* **GIVEN DATA**
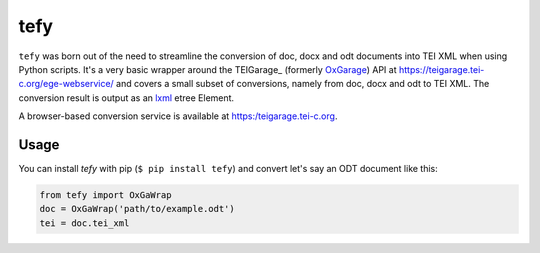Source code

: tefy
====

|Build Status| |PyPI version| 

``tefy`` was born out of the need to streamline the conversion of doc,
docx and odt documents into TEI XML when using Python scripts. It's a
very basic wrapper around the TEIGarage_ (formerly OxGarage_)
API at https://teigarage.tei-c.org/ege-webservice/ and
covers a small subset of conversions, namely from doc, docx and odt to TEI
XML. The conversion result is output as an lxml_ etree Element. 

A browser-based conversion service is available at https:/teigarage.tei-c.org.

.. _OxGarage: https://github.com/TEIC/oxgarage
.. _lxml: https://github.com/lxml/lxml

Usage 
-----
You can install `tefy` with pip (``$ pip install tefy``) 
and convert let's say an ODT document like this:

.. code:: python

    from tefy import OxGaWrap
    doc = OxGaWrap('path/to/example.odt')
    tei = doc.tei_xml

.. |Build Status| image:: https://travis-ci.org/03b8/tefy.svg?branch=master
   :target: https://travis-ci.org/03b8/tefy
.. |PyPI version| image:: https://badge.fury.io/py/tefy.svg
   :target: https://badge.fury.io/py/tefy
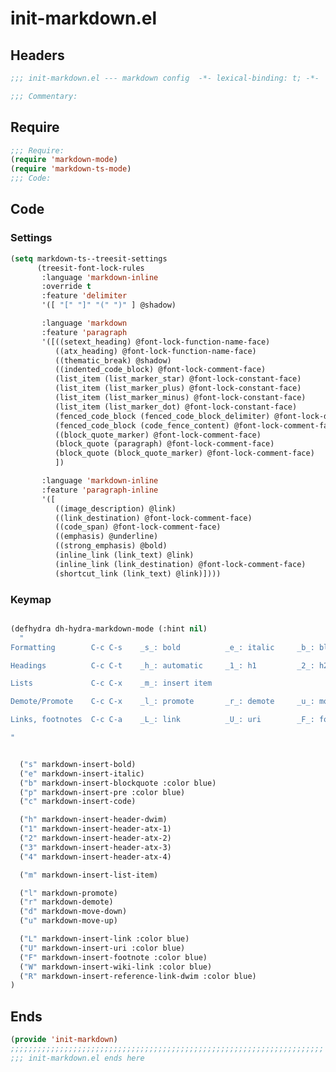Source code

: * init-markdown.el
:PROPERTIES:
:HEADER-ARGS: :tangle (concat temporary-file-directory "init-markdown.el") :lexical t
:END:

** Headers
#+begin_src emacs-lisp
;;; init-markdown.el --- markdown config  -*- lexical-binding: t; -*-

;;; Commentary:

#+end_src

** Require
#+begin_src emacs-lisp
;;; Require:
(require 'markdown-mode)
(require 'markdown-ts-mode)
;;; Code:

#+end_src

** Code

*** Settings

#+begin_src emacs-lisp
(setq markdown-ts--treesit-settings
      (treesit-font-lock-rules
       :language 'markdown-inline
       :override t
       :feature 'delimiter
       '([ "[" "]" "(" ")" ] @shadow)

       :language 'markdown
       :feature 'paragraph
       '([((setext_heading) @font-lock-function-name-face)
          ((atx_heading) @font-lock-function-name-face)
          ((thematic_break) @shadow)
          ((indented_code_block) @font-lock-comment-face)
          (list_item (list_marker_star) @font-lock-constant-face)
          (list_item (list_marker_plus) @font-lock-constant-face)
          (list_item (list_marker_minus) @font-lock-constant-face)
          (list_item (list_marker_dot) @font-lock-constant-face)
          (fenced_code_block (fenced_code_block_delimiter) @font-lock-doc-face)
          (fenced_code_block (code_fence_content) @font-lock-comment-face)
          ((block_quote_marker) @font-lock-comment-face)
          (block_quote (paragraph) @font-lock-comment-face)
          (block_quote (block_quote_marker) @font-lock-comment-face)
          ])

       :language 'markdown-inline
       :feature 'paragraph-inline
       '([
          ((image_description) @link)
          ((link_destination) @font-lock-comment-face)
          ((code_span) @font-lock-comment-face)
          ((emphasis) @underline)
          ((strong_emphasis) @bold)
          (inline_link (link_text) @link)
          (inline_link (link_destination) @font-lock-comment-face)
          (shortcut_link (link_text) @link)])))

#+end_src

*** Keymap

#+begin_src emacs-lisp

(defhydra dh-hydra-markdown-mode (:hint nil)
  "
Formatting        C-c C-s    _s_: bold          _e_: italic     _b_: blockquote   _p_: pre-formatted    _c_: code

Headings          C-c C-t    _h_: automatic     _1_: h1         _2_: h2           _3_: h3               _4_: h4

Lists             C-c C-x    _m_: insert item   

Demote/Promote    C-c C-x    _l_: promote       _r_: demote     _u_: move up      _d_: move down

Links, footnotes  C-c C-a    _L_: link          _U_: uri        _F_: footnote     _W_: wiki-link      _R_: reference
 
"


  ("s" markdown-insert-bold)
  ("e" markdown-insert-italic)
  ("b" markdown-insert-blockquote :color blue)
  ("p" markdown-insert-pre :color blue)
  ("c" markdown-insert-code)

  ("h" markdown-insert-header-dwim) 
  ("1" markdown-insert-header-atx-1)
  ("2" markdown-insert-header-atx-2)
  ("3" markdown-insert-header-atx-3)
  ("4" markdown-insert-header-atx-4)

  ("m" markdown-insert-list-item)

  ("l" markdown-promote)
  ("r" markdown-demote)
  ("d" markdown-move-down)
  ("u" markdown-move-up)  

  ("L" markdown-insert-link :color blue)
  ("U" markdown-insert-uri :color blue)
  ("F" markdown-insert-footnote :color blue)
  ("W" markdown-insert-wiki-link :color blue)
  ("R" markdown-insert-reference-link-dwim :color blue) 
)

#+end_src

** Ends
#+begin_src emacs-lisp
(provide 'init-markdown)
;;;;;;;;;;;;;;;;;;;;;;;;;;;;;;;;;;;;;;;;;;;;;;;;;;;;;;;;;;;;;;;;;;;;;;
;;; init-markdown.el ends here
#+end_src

* **DIRECTIVE**
Scan the material above. Copy each line where "from" occurs.

* **ANSWER TO THIS TASK**
covers a small subset of conversions, namely from doc, docx and odt to TEI
    from tefy import OxGaWrap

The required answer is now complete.